Exercise description = Copy the text of the records below word for word, leaving out the pictures.
_ _ _
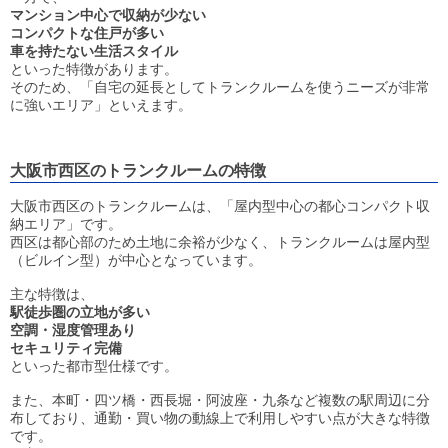
マンション中心で収納が少ない
コンパクトな住戸が多い
車を持たない生活スタイル
といった特徴があります。
そのため、「自宅の延長としてトランクルームを使うニーズが非常
に強いエリア」といえます。
大阪市西区のトランクルームの特徴
大阪市西区のトランクルームは、「屋内型中心の都心コンパクト収
納エリア」です。
西区は都心部のため土地に余裕が少なく、トランクルームは屋内型
（ビルイン型）が中心となっています。
主な特徴は、
駅徒歩圏の立地が多い
空調・湿度管理あり
セキュリティ完備
といった都市型仕様です。
また、本町・四ツ橋・西長堀・阿波座・九条など複数の駅周辺に分
布しており、通勤・買い物の動線上で利用しやすい点が大きな特徴
です。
_ _ _
Exercise solution =
マンション中心で収納が少ない
コンパクトな住戸が多い
車を持たない生活スタイル
といった特徴があります。
そのため、「自宅の延長としてトランクルームを使うニーズが非常
に強いエリア」といえます。
大阪市西区のトランクルームの特徴
大阪市西区のトランクルームは、「屋内型中心の都心コンパクト収
納エリア」です。
西区は都心部のため土地に余裕が少なく、トランクルームは屋内型
（ビルイン型）が中心となっています。
主な特徴は、
駅徒歩圏の立地が多い
空調・湿度管理あり
セキュリティ完備
といった都市型仕様です。
また、本町・四ツ橋・西長堀・阿波座・九条など複数の駅周辺に分
布しており、通勤・買い物の動線上で利用しやすい点が大きな特徴
です。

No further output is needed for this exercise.